* Work required
Reproduce the passage of the hepatitis C outbreak article below from "The federal inspections" to "illegally obtaining drugs.", word for word.

* Source document
"A much wider scope for both was necessary to establish a true root cause," the agency wrote.
According to the plan it submitted to the government, the hospital later implemented a long list of changes, including new risk reduction strategies and employee education programs. It also conducted a thorough evaluation of the equipment, personnel and environmental factors that could have contributed to the outbreak, created a drug diversion team and changed its hiring practices to better weed out potential problem employees.
The federal inspections were trigged by the case of David Kwiatkowski, a former hospital worker accused of stealing drugs from the hospital's cardiac catheterization lab and replacing them with tainted syringes that were later used on patients, 32 of whom have been diagnosed with the same strain of hepatitis C virus he carries. He pleaded not guilty in federal court last week to 14 counts of tampering with a consumer product and illegally obtaining drugs.
Before working at Exeter, Kwiatkowski worked as a traveling technologist in 18 hospitals in seven states, moving from job to job despite having been fired twice over allegations of drug use and theft.
Thousands of patients have since been tested for hepatitis C, a blood-borne viral infection that can cause liver disease and chronic health issues. In addition to the New Hampshire patients, a handful of patients in Kansas and one in Maryland have been found to carry the strain Kwiatkowski carries.
An agency report in July also said nurses at the Exeter cardiac lab left syringes unattended after removing medication from machines. The hospital has since implemented a policy that requires filled syringes to be placed in a locked drawer until needed.
The latest report, which included details of a September inspection, found that a variety of medications were left in an unlocked refrigerator in one of the lab's procedure room. The hospital has since locked the refrigerators and begun weekly reviews of all medication storage areas.
The hospital has also corrected another security issue pointed out by federal inspectors. In the past, ambulance workers were given remote access key fobs to access the hospital during off hours, but that practice was stopped after hospital staff were unable to identify who had the devices or even how many were in circulation. The hospital also tightened its policy on access to the emergency department after inspectors found that the department director did not know who had access to the department.

* Source information

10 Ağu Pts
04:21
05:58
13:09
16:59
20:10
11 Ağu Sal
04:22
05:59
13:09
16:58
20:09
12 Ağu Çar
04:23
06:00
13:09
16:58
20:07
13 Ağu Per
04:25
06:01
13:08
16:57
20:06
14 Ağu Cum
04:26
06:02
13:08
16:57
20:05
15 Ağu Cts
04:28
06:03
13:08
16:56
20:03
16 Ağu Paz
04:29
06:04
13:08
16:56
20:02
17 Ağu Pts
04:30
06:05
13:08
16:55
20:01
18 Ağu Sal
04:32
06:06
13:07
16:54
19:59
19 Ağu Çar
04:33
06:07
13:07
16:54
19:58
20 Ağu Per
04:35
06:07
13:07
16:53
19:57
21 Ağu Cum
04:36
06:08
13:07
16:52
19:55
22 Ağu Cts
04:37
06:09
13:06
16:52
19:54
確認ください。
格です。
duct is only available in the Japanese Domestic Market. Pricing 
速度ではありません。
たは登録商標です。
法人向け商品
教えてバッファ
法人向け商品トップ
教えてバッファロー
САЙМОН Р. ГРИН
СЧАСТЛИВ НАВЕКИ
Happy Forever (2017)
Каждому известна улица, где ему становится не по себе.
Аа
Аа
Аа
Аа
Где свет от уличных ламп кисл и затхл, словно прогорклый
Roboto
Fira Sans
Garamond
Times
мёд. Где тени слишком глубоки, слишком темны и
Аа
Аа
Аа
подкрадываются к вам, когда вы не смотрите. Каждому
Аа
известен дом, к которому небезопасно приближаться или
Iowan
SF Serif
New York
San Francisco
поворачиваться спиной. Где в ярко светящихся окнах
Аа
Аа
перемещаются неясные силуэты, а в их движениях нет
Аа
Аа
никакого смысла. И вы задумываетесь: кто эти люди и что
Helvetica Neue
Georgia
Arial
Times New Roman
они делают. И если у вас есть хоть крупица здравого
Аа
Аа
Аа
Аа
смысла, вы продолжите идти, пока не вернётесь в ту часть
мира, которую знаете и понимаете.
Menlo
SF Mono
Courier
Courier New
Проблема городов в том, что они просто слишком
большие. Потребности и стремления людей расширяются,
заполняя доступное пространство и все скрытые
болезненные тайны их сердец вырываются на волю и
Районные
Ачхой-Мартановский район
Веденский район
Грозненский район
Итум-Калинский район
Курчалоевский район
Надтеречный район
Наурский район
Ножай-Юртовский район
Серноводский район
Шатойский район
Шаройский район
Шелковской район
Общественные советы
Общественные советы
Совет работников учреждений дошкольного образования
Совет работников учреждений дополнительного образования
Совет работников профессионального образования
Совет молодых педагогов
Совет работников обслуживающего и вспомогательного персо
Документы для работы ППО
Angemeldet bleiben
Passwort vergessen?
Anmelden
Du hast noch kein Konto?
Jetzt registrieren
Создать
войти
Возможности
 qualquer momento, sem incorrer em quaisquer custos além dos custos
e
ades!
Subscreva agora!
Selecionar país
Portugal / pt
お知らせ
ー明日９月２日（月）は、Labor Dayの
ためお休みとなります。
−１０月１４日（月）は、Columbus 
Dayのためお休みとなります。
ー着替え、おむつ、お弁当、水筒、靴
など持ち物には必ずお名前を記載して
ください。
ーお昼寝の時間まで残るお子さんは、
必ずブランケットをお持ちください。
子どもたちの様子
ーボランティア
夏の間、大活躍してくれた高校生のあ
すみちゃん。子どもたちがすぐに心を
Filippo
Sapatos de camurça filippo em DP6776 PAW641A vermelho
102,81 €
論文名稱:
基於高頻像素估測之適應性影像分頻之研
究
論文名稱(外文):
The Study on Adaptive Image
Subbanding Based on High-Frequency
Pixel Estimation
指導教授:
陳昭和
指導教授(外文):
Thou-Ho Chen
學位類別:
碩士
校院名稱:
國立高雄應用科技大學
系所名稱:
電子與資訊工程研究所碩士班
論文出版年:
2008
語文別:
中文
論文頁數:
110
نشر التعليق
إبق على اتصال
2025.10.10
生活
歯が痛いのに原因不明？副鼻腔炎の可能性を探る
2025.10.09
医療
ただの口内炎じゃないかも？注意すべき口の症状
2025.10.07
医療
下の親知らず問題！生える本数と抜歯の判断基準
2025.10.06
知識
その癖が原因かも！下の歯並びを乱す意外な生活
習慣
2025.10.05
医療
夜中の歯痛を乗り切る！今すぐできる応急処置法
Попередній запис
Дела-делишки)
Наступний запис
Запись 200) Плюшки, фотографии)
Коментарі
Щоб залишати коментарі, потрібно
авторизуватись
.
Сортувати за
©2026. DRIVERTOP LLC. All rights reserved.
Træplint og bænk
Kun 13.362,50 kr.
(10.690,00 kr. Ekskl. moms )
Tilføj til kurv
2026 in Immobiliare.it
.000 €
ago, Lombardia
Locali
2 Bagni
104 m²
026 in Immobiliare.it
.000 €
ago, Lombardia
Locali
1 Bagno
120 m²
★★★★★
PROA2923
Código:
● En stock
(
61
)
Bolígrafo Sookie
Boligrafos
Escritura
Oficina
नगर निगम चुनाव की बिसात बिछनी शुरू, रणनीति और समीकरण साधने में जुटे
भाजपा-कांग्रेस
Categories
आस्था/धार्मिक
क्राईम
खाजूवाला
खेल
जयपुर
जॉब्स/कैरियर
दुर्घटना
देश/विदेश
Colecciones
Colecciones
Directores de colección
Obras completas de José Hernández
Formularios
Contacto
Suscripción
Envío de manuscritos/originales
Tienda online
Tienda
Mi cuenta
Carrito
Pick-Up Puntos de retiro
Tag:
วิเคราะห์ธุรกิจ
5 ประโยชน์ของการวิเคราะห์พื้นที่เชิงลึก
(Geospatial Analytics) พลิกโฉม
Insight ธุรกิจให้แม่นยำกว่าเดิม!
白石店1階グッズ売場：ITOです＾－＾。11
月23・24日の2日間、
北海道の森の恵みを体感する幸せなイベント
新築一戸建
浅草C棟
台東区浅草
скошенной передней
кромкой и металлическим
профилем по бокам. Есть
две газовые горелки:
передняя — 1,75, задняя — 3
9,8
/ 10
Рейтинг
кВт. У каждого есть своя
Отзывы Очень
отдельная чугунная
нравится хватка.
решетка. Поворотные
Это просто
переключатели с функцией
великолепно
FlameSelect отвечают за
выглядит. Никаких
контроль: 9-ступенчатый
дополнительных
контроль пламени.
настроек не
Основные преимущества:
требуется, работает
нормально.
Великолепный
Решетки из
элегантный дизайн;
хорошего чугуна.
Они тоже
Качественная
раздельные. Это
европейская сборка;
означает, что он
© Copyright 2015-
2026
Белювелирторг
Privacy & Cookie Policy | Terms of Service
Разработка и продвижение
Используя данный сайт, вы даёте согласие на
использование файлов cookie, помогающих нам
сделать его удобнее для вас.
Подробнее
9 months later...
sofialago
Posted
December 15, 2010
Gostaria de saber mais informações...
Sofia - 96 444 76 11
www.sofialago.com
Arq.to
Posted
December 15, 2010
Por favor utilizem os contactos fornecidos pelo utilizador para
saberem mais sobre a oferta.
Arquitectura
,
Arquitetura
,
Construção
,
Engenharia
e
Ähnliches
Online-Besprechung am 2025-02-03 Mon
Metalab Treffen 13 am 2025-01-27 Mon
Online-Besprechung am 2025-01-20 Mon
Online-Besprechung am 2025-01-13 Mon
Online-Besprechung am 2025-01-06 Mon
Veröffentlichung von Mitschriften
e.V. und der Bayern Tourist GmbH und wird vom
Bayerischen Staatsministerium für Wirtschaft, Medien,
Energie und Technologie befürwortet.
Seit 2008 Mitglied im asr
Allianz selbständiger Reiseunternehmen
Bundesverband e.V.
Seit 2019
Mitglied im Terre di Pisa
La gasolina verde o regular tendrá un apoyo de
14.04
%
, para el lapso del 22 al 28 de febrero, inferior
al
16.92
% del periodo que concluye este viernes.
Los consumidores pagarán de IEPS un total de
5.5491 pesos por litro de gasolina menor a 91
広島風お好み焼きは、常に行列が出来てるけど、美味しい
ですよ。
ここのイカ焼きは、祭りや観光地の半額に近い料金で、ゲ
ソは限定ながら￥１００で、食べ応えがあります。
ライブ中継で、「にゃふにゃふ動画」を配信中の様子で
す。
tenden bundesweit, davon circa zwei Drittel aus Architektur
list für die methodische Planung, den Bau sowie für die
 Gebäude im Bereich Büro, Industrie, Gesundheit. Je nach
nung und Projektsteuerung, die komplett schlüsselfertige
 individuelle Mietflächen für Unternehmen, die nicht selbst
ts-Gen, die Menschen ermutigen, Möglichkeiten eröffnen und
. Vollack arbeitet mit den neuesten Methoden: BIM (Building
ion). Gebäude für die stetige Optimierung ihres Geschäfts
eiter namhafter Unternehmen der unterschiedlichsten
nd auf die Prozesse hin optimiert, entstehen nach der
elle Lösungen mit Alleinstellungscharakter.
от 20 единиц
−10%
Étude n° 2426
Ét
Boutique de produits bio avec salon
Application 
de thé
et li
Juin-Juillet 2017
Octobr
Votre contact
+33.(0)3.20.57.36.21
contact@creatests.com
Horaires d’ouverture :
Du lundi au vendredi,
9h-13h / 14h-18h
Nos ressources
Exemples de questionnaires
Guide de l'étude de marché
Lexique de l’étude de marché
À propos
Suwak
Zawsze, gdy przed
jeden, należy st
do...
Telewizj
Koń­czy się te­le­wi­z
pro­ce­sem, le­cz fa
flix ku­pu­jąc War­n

* Answer space
The federal inspections were trigged by the case of David Kwiatkowski, a former hospital worker accused of stealing drugs from the hospital's cardiac catheterization lab and replacing them with tainted syringes that were later used on patients, 32 of whom have been diagnosed with the same strain of hepatitis C virus he carries. He pleaded not guilty in federal court last week to 14 counts of tampering with a consumer product and illegally obtaining drugs.